Não, não. Nada de poesias apaixonadas agora. Tá tarde e amanhã é segunda-feira. Comportemo-nos. Venho aqui por outra razão. Um pedido, uma súplica, um clamor à multidão, como queiram...
NÃO DESPERDICEM AS PESSOAS!
As pessoas ao nosso redor, com quem cruzamos todos os dias; ou as do outro lado da cidade. Cada uma, um espetáculo à parte. Um baú de repente encontrado no sótão. Um presente de natal ainda não desembrulhado.
A moça quieta no trem que, quebrada barreira do isolamento por conta de um incômodo celular, contou ser intérprete para surdos e mudos em uma faculdade.
Todos os dias temos algum tipo de contato com pessoas diferentes, nem que seja um mero acaso de proximidade física. Nem que seja estar acessando o mesmo site ou olhando para a Lua ao mesmo tempo. Sempre que possível, fale com as pessoas.
O velho senhor de chapéu, roupas simples, sandalha velha, olhar distante e sorriso puro, que com muita luta contruiu ele mesmo quinze casas e os filhos que ajudaram em algumas delas. Que de tanto trabalhar em obras, conversava com a terra. Anteviu o desmoronamento de um barranco quando todos os engenheiros professavam o contrário, e salvou duas vidas.
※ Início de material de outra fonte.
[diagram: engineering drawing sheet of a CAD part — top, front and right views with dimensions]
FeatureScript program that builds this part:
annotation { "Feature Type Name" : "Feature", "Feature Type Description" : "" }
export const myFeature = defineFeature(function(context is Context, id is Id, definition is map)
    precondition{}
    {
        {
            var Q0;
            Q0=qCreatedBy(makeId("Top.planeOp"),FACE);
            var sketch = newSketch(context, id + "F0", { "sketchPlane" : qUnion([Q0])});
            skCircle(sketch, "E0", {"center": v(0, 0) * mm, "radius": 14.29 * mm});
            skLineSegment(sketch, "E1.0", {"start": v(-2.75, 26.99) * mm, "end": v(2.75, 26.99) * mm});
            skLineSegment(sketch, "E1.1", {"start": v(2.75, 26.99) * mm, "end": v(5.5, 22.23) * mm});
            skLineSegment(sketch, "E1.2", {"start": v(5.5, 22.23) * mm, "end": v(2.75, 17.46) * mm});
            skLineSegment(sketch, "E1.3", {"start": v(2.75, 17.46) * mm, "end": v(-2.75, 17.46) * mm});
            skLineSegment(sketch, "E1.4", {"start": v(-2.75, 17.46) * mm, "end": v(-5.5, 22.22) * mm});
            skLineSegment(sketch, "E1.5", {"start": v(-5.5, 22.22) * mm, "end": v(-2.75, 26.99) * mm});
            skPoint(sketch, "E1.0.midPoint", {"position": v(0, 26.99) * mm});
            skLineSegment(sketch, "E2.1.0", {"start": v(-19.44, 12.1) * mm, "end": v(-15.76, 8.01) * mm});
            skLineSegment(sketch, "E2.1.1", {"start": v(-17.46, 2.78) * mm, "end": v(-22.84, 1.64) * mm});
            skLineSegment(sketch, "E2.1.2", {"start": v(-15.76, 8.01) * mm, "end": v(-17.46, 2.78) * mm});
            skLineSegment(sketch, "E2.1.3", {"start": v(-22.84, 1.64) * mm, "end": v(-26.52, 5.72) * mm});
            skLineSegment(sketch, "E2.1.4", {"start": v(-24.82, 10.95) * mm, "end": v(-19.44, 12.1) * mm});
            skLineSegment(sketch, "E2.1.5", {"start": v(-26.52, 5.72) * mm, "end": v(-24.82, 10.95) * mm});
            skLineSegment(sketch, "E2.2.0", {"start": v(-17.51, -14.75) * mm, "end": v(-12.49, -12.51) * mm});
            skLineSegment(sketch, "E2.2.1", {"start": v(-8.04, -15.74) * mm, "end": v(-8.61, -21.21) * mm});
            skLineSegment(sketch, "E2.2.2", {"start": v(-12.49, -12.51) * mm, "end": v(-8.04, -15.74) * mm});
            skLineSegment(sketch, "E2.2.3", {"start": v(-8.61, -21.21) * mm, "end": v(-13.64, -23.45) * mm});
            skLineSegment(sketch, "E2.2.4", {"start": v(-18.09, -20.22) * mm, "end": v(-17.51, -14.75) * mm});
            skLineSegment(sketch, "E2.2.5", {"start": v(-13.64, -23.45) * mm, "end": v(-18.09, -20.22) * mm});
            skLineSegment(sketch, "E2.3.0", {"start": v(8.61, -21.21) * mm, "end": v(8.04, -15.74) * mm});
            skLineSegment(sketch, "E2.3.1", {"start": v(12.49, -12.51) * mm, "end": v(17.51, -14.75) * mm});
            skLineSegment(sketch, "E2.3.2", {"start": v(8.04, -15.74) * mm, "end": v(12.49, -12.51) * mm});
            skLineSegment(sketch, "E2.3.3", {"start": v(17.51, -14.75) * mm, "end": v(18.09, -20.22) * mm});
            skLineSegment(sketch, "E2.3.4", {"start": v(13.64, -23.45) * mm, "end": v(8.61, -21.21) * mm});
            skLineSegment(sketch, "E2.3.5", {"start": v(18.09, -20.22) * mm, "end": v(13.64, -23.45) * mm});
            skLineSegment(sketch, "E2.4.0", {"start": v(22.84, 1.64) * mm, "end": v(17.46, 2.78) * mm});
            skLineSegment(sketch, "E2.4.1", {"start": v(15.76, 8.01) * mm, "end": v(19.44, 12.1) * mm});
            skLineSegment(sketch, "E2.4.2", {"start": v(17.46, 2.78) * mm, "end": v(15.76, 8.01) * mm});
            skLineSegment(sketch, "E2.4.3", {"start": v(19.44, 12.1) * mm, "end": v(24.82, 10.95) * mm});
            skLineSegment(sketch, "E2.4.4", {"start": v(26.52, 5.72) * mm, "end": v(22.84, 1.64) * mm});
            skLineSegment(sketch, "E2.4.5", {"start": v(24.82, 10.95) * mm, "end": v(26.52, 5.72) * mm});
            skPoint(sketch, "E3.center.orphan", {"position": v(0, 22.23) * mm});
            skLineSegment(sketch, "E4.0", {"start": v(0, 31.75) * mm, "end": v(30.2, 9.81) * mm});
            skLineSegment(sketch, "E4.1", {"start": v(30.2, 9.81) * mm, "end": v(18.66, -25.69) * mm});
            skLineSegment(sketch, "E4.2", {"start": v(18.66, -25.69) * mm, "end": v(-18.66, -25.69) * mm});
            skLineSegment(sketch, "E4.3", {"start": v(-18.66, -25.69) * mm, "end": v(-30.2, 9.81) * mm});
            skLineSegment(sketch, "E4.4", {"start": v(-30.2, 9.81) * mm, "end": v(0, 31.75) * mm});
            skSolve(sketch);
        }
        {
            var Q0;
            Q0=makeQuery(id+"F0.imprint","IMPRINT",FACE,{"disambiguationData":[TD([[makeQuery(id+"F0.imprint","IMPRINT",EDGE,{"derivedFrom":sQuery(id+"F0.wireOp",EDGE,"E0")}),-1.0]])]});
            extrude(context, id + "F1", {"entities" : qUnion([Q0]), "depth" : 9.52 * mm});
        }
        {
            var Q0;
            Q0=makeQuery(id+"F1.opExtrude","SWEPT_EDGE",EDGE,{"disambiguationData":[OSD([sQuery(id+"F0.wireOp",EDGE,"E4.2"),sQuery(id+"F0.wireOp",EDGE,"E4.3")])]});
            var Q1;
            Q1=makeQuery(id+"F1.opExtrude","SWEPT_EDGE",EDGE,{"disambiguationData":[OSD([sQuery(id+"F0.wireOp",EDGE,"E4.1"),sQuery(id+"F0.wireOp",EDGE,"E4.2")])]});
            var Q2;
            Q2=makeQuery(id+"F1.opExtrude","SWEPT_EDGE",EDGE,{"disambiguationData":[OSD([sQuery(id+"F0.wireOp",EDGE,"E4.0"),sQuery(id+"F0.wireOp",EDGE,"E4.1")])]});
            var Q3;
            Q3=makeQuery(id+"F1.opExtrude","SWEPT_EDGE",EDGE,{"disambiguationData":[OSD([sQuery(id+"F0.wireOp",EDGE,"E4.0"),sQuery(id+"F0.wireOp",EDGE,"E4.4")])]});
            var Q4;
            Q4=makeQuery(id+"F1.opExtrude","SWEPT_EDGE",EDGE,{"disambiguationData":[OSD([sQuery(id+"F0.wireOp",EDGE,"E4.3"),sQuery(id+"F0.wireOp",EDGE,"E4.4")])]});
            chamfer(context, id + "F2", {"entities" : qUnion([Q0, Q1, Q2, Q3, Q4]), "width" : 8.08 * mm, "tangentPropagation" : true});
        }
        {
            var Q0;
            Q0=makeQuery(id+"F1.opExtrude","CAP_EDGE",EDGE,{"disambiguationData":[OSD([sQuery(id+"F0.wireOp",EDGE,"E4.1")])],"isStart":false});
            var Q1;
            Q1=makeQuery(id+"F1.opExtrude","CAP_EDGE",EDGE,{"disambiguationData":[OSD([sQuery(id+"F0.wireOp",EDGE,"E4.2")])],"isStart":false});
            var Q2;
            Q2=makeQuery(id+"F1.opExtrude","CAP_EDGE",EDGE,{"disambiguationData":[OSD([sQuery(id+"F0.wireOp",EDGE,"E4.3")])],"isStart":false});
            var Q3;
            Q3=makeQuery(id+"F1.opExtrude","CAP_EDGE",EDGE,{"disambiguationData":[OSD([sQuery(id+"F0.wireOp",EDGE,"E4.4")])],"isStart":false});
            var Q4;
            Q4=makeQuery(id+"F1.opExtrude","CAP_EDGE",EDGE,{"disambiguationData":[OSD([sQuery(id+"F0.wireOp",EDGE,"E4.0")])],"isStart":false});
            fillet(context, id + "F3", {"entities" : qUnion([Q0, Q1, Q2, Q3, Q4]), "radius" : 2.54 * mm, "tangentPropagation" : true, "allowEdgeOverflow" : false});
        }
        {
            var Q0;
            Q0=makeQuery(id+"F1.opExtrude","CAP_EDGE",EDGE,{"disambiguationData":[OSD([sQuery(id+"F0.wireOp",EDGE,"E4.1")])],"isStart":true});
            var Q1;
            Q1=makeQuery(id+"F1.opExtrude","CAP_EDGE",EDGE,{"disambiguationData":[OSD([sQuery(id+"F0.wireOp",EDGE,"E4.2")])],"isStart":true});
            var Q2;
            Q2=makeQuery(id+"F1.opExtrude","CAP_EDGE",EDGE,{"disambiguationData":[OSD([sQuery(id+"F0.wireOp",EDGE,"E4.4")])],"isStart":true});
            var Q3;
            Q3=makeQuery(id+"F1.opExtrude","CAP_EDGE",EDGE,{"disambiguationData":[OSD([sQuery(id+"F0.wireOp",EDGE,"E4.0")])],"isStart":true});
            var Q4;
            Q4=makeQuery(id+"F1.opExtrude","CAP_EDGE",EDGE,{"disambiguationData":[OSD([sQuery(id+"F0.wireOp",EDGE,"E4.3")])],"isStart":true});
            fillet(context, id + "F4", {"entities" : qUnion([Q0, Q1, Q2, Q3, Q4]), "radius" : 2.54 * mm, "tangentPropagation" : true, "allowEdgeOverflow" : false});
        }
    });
Eu tenho minha histórias estranhas. Guardadas comigo. No metrô, de mochila, tênis, jeans e camiseta pólo, sou um estudante e nada mais, ninguém diria outra coisa. E baguncei em viagens, cantei desafinado. Vi acidentes ao vivo e corri com uma gestante hospital adentro. Muito além do grafite, papel e integrais. Quem desconfiaria?
A senhora que carregava um Voltaire no metrô. Aluna de filosofia, pensei. Certeza. E estava redondamente enganado: uma parapsicóloga investigando segredos da existência e desesperada por descobrir onde se esconde a seita que realiza os rituais que, todas as noites, ela vive em sonhos vívidos. Uma louca, doida: uma conversa e tanto!
Ou o analista bancário que me encheu de dica sobre ações muito além do que jamais conseguirei lembrar. A velha miúda com fotos de família na bolsa e histórias do marido desleixado que ela amava insistir para pentear o cabelo e para quem fazia roupas e mais roupas com as próprias mãos. O menino que me perguntou tudo sobre o livro que eu lia, para o embaraço dos pais, e em quem cada resposta despertava dez novas curiosidades vivas e inquietas.
O tio de uma amiga minha, pessoa que por um ano cumprimentei quase toda semana para só então descobrir que ele havia viajado o Brasil em sua infância com um grupo de teatro, chegara a montar um kibutz e a contrabandear livros de comunismo debaixo da ditadura.
O torneiro mecânico, fala simples e modos rústicos, com melhores idéias para emprego das máquinas ociosas que qualquer empresário ou gerente que já olhara aquele galpão. "Um curso técnico, sabe? Os menino faz aí uma profissão. Montá o que? Sei lá, coisas pra cadera de roda, ou qualqué coisa que possa doá depois pra hospital, quem precisa! E a máquina daí num fica parada, num enferruja assim, que dá até dó!"
E tem tão mais por aí. Têm sim fatos bizarros, fatos marcantes, feitos e efeitos notáveis. E mais ainda: há tanta profundidade também. As pessoas têm vidas dessas que se espalham pros lados em afazeres, histórias e compromissos. Mas essas mesmas vidas afundam pra dentro em sonhos, prazeres, medos, desejos, raivas e risos. Estes temperos todos que fazem do cotidiano mais banal um épico mais épico que derrubadas de impérios, conquistas das montanhas e estrelas ou qualquer coisa que afete o preço do dólar.
Um mar sem fim. Nas pessoas que nos aparecem por acaso. Não ignore os acasos! Pergunte, converse, olhe, escute, insista, sorria sempre nos olhos, lábios e modos, e tenha uma certeza: há sempre mais para além do que vemos nos outros, não importa o quão fundo fuxiquemos. Sempre, sempre mais!